Off-List: Soylent Green
The second off-List movie of 1973 is “Soylent Green” and again we are in the science fiction genre. A few years ago I started a little sci-fi movie project with my wife. It is now defunct, but one of the movies I was looking forward to watch on that list was “Soylent Green”. It sounded interesting and I had never even heard about this movie.
“Soylent Green” is a dystopian detective story, 9 years before “Blade Runner”, set to take place in New York 2022. That is, next year! In this version of 2022 humankind has gone into a Malthusian death spiral. Wild population growth has used up all natural resources and destroyed the ecosystem until the only thing left is people. It is everybody for themselves and nothing works, except perhaps the police.

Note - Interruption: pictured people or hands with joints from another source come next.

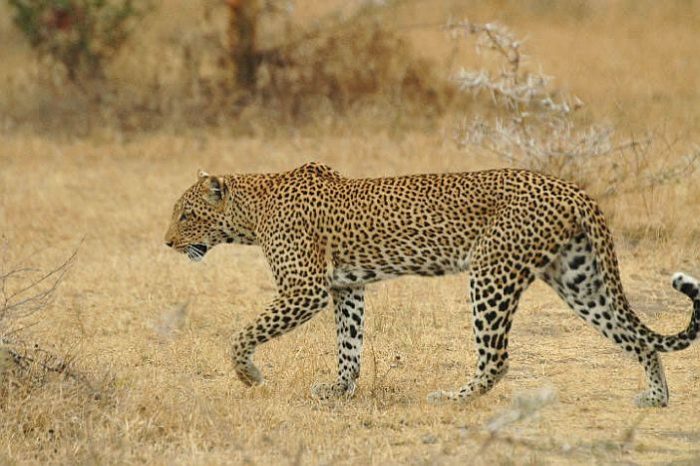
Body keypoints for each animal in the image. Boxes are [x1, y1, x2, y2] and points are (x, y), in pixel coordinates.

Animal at [164, 162, 700, 407]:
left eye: (186, 215)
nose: (167, 242)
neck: (252, 213)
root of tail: (573, 188)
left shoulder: (306, 289)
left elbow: (244, 333)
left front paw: (249, 375)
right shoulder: (346, 288)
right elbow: (349, 344)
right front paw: (340, 389)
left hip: (491, 273)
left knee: (497, 358)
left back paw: (455, 397)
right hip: (578, 278)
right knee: (636, 338)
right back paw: (656, 398)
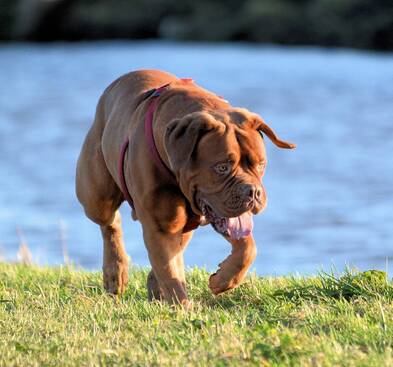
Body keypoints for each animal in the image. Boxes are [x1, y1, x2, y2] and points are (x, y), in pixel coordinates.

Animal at [75, 70, 292, 306]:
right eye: (222, 167)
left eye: (261, 165)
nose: (252, 192)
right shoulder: (161, 227)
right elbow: (171, 274)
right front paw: (182, 307)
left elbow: (247, 248)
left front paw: (223, 280)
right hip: (96, 196)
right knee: (110, 221)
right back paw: (115, 273)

In this environment we meet Frank Thorn (Charlton Heston), a police detective, and his “Book” (researcher) Sol Roth (Edward G. Robinson). Thorn is investigating the murder of a rich fellow, Simonson, who lived in the fenced off exclusive part of town with his concubine, here called “furniture”, Shirl (Leigh Taylor-Young). Simonson was a board member of Soylent Industries who supply food for the mass of humanity in the form of nutrient wafers “Soylent Red” “Soylent Yellow” and “Soylent Green”. As Thorn gets deeper into this case he finds out things he probably wished he had never known.
There are a lot of similarities to “Blade Runner” here, but “Soylent Green” never does manage to hit the nerve “Blade Runner” touched. For one, the dystopian world, scary as it is, is not anywhere as convincing and thought through as “Blade Runners”. Although some of the things, the greenhouse effect, the reduced biodiversity, the depletion of resource, are no longer science fiction. “Blade Runner” had a melancholy darkness that held a lot of fascination, even appeal. In “Soylent Green” the world is just plain disgusting.
Another difference is that where Harrison Ford was a perfect cast, Charlton Heston was a terrible one. He is totally unconvincing and somehow strikes me more like a Douglas Fairbanks thrown into movie, except Fairbanks would have been a lot more fun. Somebody ought to have told him this is not “Ben Hur”.
But then on the other hand we get to see Edward G. Robinson in what turned out to be his last movie, and that was pure bliss. It is actually worth the admission just to enjoy the great Robinson. As a bonus we also get Joseph Cotten in a small, but important role as the murder victim, Simonson. Too little though to get much fun out of it.
When “Soylent Green” is best it is examining the horror of a hyper Malthusian age, taking that scenario into the most extreme and showing the degradation of people when there are too many of them and their lives are cheap. When it is worst, we get a not well enough thought through detective story with Charlton Heston as the knight in shining armor. That story has way too many holes and loose ends. We never even find out why Simonson dies and Thorn’s discovery in the end has only very thin ties to the murder case. Ugh.
There are things to enjoy in “Soylent Green” and I would not be surprised to see a remake at some point, but it was not a winner for me.
Oh, and by the way, if anybody offers you a piece of Soylent Green, just pass.